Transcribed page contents

★ ★ ★ ★

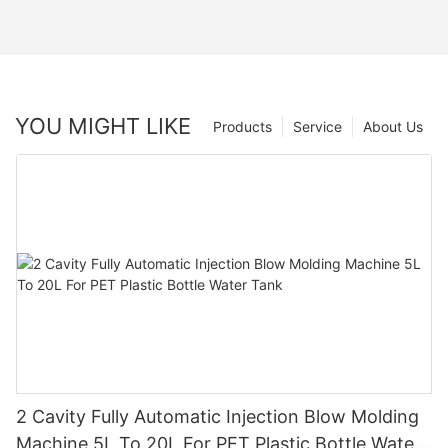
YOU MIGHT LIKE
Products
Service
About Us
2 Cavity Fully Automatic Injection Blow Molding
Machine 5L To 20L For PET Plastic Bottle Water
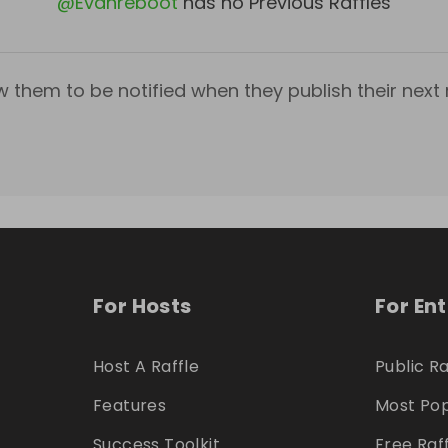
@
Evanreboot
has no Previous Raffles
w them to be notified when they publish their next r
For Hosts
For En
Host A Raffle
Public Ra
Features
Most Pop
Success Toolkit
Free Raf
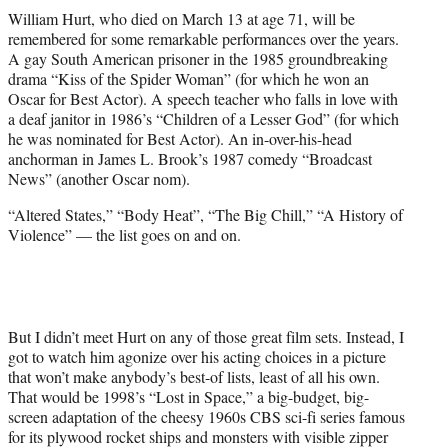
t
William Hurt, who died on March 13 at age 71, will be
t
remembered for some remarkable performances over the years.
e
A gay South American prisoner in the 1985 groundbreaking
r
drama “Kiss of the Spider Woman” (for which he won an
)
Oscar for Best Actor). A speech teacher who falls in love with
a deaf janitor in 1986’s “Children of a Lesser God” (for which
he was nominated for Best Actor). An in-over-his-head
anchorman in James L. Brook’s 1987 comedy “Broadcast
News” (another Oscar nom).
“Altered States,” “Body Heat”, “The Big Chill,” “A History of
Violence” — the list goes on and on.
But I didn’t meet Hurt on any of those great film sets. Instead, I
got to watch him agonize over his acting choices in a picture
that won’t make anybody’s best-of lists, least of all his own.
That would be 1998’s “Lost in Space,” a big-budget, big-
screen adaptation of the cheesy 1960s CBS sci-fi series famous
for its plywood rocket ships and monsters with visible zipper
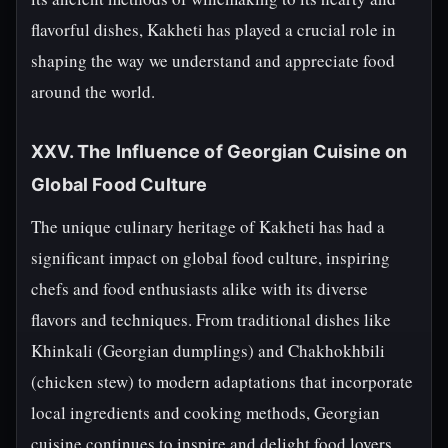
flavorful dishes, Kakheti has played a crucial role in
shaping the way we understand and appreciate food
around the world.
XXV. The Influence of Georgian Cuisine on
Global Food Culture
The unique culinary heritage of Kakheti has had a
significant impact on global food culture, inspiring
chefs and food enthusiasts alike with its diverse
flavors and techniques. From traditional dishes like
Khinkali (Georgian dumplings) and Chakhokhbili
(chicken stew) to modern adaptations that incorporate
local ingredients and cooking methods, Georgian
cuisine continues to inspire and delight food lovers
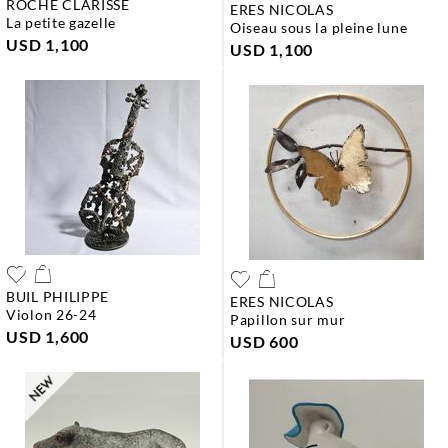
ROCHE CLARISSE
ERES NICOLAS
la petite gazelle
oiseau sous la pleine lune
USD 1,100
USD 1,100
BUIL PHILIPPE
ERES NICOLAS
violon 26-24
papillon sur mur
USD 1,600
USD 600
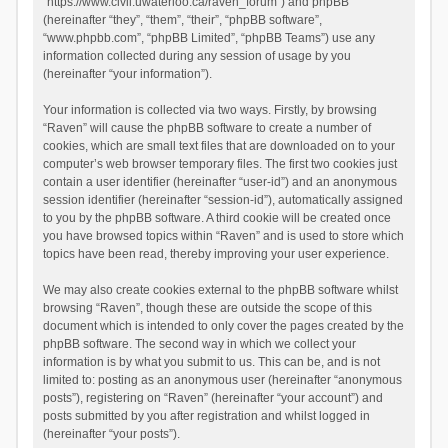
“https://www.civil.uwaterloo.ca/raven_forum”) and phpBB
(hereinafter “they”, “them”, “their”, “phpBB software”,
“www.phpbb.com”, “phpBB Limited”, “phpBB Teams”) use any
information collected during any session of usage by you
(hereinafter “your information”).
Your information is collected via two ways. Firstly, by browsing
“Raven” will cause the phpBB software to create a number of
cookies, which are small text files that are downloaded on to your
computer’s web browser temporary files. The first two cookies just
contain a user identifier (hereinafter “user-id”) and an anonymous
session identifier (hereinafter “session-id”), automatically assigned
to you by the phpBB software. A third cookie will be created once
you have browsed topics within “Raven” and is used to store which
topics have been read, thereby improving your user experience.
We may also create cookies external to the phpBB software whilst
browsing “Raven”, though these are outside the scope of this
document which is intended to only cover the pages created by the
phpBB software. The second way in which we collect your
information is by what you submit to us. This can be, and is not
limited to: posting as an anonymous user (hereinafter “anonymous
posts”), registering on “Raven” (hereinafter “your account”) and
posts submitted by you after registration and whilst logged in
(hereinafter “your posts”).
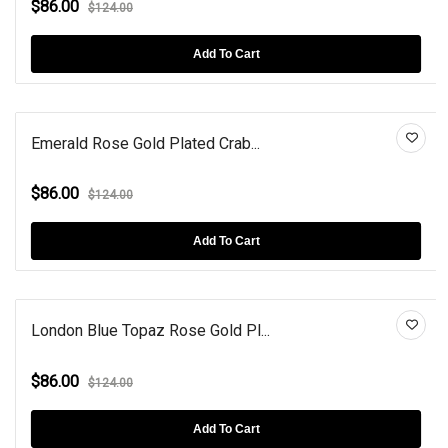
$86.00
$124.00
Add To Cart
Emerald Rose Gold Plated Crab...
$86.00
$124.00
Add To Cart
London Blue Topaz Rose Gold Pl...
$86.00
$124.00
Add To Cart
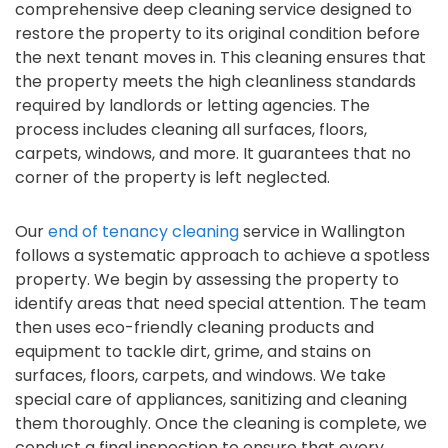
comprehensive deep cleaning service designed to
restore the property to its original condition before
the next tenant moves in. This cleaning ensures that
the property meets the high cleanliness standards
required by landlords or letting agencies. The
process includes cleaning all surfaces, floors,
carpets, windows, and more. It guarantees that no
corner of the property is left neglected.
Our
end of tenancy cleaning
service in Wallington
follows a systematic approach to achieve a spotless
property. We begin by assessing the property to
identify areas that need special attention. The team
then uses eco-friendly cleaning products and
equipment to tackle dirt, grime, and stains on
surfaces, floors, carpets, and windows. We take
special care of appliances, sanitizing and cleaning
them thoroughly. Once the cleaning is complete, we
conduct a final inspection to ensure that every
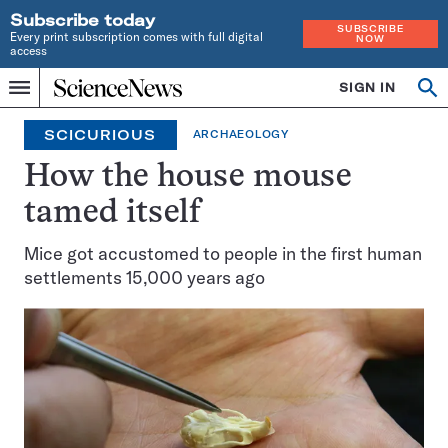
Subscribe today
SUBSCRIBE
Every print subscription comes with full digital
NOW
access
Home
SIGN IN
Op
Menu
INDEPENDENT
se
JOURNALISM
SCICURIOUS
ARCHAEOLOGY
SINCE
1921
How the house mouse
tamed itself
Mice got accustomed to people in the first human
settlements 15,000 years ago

★ ★ ★ ★

▸ **TASK OBJECTIVE**
When pictures appear among the entries, skip them and copy all remaining text precisely.

▸ **ANSWER**
YOU MIGHT LIKE
Products
Service
About Us
2 Cavity Fully Automatic Injection Blow Molding
Machine 5L To 20L For PET Plastic Bottle Water
@
Evanreboot
has no Previous Raffles
w them to be notified when they publish their next r
For Hosts
For En
Host A Raffle
Public Ra
Features
Most Pop
Success Toolkit
Free Raf
t
William Hurt, who died on March 13 at age 71, will be
t
remembered for some remarkable performances over the years.
e
A gay South American prisoner in the 1985 groundbreaking
r
drama “Kiss of the Spider Woman” (for which he won an
)
Oscar for Best Actor). A speech teacher who falls in love with
a deaf janitor in 1986’s “Children of a Lesser God” (for which
he was nominated for Best Actor). An in-over-his-head
anchorman in James L. Brook’s 1987 comedy “Broadcast
News” (another Oscar nom).
“Altered States,” “Body Heat”, “The Big Chill,” “A History of
Violence” — the list goes on and on.
But I didn’t meet Hurt on any of those great film sets. Instead, I
got to watch him agonize over his acting choices in a picture
that won’t make anybody’s best-of lists, least of all his own.
That would be 1998’s “Lost in Space,” a big-budget, big-
screen adaptation of the cheesy 1960s CBS sci-fi series famous
for its plywood rocket ships and monsters with visible zipper
flavorful dishes, Kakheti has played a crucial role in
shaping the way we understand and appreciate food
around the world.
XXV. The Influence of Georgian Cuisine on
Global Food Culture
The unique culinary heritage of Kakheti has had a
significant impact on global food culture, inspiring
chefs and food enthusiasts alike with its diverse
flavors and techniques. From traditional dishes like
Khinkali (Georgian dumplings) and Chakhokhbili
(chicken stew) to modern adaptations that incorporate
local ingredients and cooking methods, Georgian
cuisine continues to inspire and delight food lovers
ROCHE CLARISSE
ERES NICOLAS
la petite gazelle
oiseau sous la pleine lune
USD 1,100
USD 1,100
BUIL PHILIPPE
ERES NICOLAS
violon 26-24
papillon sur mur
USD 1,600
USD 600
“https://www.civil.uwaterloo.ca/raven_forum”) and phpBB
(hereinafter “they”, “them”, “their”, “phpBB software”,
“www.phpbb.com”, “phpBB Limited”, “phpBB Teams”) use any
information collected during any session of usage by you
(hereinafter “your information”).
Your information is collected via two ways. Firstly, by browsing
“Raven” will cause the phpBB software to create a number of
cookies, which are small text files that are downloaded on to your
computer’s web browser temporary files. The first two cookies just
contain a user identifier (hereinafter “user-id”) and an anonymous
session identifier (hereinafter “session-id”), automatically assigned
to you by the phpBB software. A third cookie will be created once
you have browsed topics within “Raven” and is used to store which
topics have been read, thereby improving your user experience.
We may also create cookies external to the phpBB software whilst
browsing “Raven”, though these are outside the scope of this
document which is intended to only cover the pages created by the
phpBB software. The second way in which we collect your
information is by what you submit to us. This can be, and is not
limited to: posting as an anonymous user (hereinafter “anonymous
posts”), registering on “Raven” (hereinafter “your account”) and
posts submitted by you after registration and whilst logged in
(hereinafter “your posts”).
$86.00
$124.00
Add To Cart
Emerald Rose Gold Plated Crab...
$86.00
$124.00
Add To Cart
London Blue Topaz Rose Gold Pl...
$86.00
$124.00
Add To Cart
comprehensive deep cleaning service designed to
restore the property to its original condition before
the next tenant moves in. This cleaning ensures that
the property meets the high cleanliness standards
required by landlords or letting agencies. The
process includes cleaning all surfaces, floors,
carpets, windows, and more. It guarantees that no
corner of the property is left neglected.
Our
end of tenancy cleaning
service in Wallington
follows a systematic approach to achieve a spotless
property. We begin by assessing the property to
identify areas that need special attention. The team
then uses eco-friendly cleaning products and
equipment to tackle dirt, grime, and stains on
surfaces, floors, carpets, and windows. We take
special care of appliances, sanitizing and cleaning
them thoroughly. Once the cleaning is complete, we
conduct a final inspection to ensure that every
Subscribe today
SUBSCRIBE
Every print subscription comes with full digital
NOW
access
Home
SIGN IN
Op
Menu
INDEPENDENT
se
JOURNALISM
SCICURIOUS
ARCHAEOLOGY
SINCE
1921
How the house mouse
tamed itself
Mice got accustomed to people in the first human
settlements 15,000 years ago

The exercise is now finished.